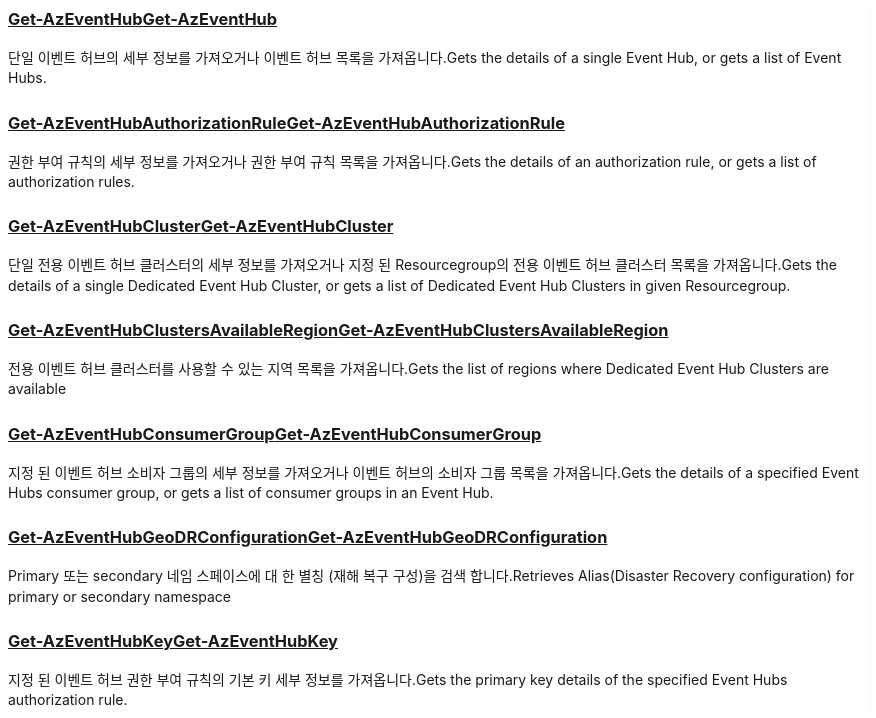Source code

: ### [<span data-ttu-id="08eed-109">Get-AzEventHub</span><span class="sxs-lookup"><span data-stu-id="08eed-109">Get-AzEventHub</span></span>](Get-AzEventHub.md)
<span data-ttu-id="08eed-110">단일 이벤트 허브의 세부 정보를 가져오거나 이벤트 허브 목록을 가져옵니다.</span><span class="sxs-lookup"><span data-stu-id="08eed-110">Gets the details of a single Event Hub, or gets a list of Event Hubs.</span></span>

### [<span data-ttu-id="08eed-111">Get-AzEventHubAuthorizationRule</span><span class="sxs-lookup"><span data-stu-id="08eed-111">Get-AzEventHubAuthorizationRule</span></span>](Get-AzEventHubAuthorizationRule.md)
<span data-ttu-id="08eed-112">권한 부여 규칙의 세부 정보를 가져오거나 권한 부여 규칙 목록을 가져옵니다.</span><span class="sxs-lookup"><span data-stu-id="08eed-112">Gets the details of an authorization rule, or gets a list of authorization rules.</span></span>

### [<span data-ttu-id="08eed-113">Get-AzEventHubCluster</span><span class="sxs-lookup"><span data-stu-id="08eed-113">Get-AzEventHubCluster</span></span>](Get-AzEventHubCluster.md)
<span data-ttu-id="08eed-114">단일 전용 이벤트 허브 클러스터의 세부 정보를 가져오거나 지정 된 Resourcegroup의 전용 이벤트 허브 클러스터 목록을 가져옵니다.</span><span class="sxs-lookup"><span data-stu-id="08eed-114">Gets the details of a single Dedicated Event Hub Cluster, or gets a list of Dedicated Event Hub Clusters in given Resourcegroup.</span></span>

### [<span data-ttu-id="08eed-115">Get-AzEventHubClustersAvailableRegion</span><span class="sxs-lookup"><span data-stu-id="08eed-115">Get-AzEventHubClustersAvailableRegion</span></span>](Get-AzEventHubClustersAvailableRegion.md)
<span data-ttu-id="08eed-116">전용 이벤트 허브 클러스터를 사용할 수 있는 지역 목록을 가져옵니다.</span><span class="sxs-lookup"><span data-stu-id="08eed-116">Gets the list of regions where Dedicated Event Hub Clusters are available</span></span>

### [<span data-ttu-id="08eed-117">Get-AzEventHubConsumerGroup</span><span class="sxs-lookup"><span data-stu-id="08eed-117">Get-AzEventHubConsumerGroup</span></span>](Get-AzEventHubConsumerGroup.md)
<span data-ttu-id="08eed-118">지정 된 이벤트 허브 소비자 그룹의 세부 정보를 가져오거나 이벤트 허브의 소비자 그룹 목록을 가져옵니다.</span><span class="sxs-lookup"><span data-stu-id="08eed-118">Gets the details of a specified Event Hubs consumer group, or gets a list of consumer groups in an Event Hub.</span></span>

### [<span data-ttu-id="08eed-119">Get-AzEventHubGeoDRConfiguration</span><span class="sxs-lookup"><span data-stu-id="08eed-119">Get-AzEventHubGeoDRConfiguration</span></span>](Get-AzEventHubGeoDRConfiguration.md)
<span data-ttu-id="08eed-120">Primary 또는 secondary 네임 스페이스에 대 한 별칭 (재해 복구 구성)을 검색 합니다.</span><span class="sxs-lookup"><span data-stu-id="08eed-120">Retrieves Alias(Disaster Recovery configuration) for primary or secondary namespace</span></span>

### [<span data-ttu-id="08eed-121">Get-AzEventHubKey</span><span class="sxs-lookup"><span data-stu-id="08eed-121">Get-AzEventHubKey</span></span>](Get-AzEventHubKey.md)
<span data-ttu-id="08eed-122">지정 된 이벤트 허브 권한 부여 규칙의 기본 키 세부 정보를 가져옵니다.</span><span class="sxs-lookup"><span data-stu-id="08eed-122">Gets the primary key details of the specified Event Hubs authorization rule.</span></span>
_ _ _
TRY IT: Extract the source text from all the entries above and reproduce it verbatim, character for character. Omit the pictures.

TASK RESULT:
Source code

: ### [<span data-ttu-id="08eed-109">Get-AzEventHub</span><span class="sxs-lookup"><span data-stu-id="08eed-109">Get-AzEventHub</span></span>](Get-AzEventHub.md)
<span data-ttu-id="08eed-110">단일 이벤트 허브의 세부 정보를 가져오거나 이벤트 허브 목록을 가져옵니다.</span><span class="sxs-lookup"><span data-stu-id="08eed-110">Gets the details of a single Event Hub, or gets a list of Event Hubs.</span></span>

### [<span data-ttu-id="08eed-111">Get-AzEventHubAuthorizationRule</span><span class="sxs-lookup"><span data-stu-id="08eed-111">Get-AzEventHubAuthorizationRule</span></span>](Get-AzEventHubAuthorizationRule.md)
<span data-ttu-id="08eed-112">권한 부여 규칙의 세부 정보를 가져오거나 권한 부여 규칙 목록을 가져옵니다.</span><span class="sxs-lookup"><span data-stu-id="08eed-112">Gets the details of an authorization rule, or gets a list of authorization rules.</span></span>

### [<span data-ttu-id="08eed-113">Get-AzEventHubCluster</span><span class="sxs-lookup"><span data-stu-id="08eed-113">Get-AzEventHubCluster</span></span>](Get-AzEventHubCluster.md)
<span data-ttu-id="08eed-114">단일 전용 이벤트 허브 클러스터의 세부 정보를 가져오거나 지정 된 Resourcegroup의 전용 이벤트 허브 클러스터 목록을 가져옵니다.</span><span class="sxs-lookup"><span data-stu-id="08eed-114">Gets the details of a single Dedicated Event Hub Cluster, or gets a list of Dedicated Event Hub Clusters in given Resourcegroup.</span></span>

### [<span data-ttu-id="08eed-115">Get-AzEventHubClustersAvailableRegion</span><span class="sxs-lookup"><span data-stu-id="08eed-115">Get-AzEventHubClustersAvailableRegion</span></span>](Get-AzEventHubClustersAvailableRegion.md)
<span data-ttu-id="08eed-116">전용 이벤트 허브 클러스터를 사용할 수 있는 지역 목록을 가져옵니다.</span><span class="sxs-lookup"><span data-stu-id="08eed-116">Gets the list of regions where Dedicated Event Hub Clusters are available</span></span>

### [<span data-ttu-id="08eed-117">Get-AzEventHubConsumerGroup</span><span class="sxs-lookup"><span data-stu-id="08eed-117">Get-AzEventHubConsumerGroup</span></span>](Get-AzEventHubConsumerGroup.md)
<span data-ttu-id="08eed-118">지정 된 이벤트 허브 소비자 그룹의 세부 정보를 가져오거나 이벤트 허브의 소비자 그룹 목록을 가져옵니다.</span><span class="sxs-lookup"><span data-stu-id="08eed-118">Gets the details of a specified Event Hubs consumer group, or gets a list of consumer groups in an Event Hub.</span></span>

### [<span data-ttu-id="08eed-119">Get-AzEventHubGeoDRConfiguration</span><span class="sxs-lookup"><span data-stu-id="08eed-119">Get-AzEventHubGeoDRConfiguration</span></span>](Get-AzEventHubGeoDRConfiguration.md)
<span data-ttu-id="08eed-120">Primary 또는 secondary 네임 스페이스에 대 한 별칭 (재해 복구 구성)을 검색 합니다.</span><span class="sxs-lookup"><span data-stu-id="08eed-120">Retrieves Alias(Disaster Recovery configuration) for primary or secondary namespace</span></span>

### [<span data-ttu-id="08eed-121">Get-AzEventHubKey</span><span class="sxs-lookup"><span data-stu-id="08eed-121">Get-AzEventHubKey</span></span>](Get-AzEventHubKey.md)
<span data-ttu-id="08eed-122">지정 된 이벤트 허브 권한 부여 규칙의 기본 키 세부 정보를 가져옵니다.</span><span class="sxs-lookup"><span data-stu-id="08eed-122">Gets the primary key details of the specified Event Hubs authorization rule.</span></span>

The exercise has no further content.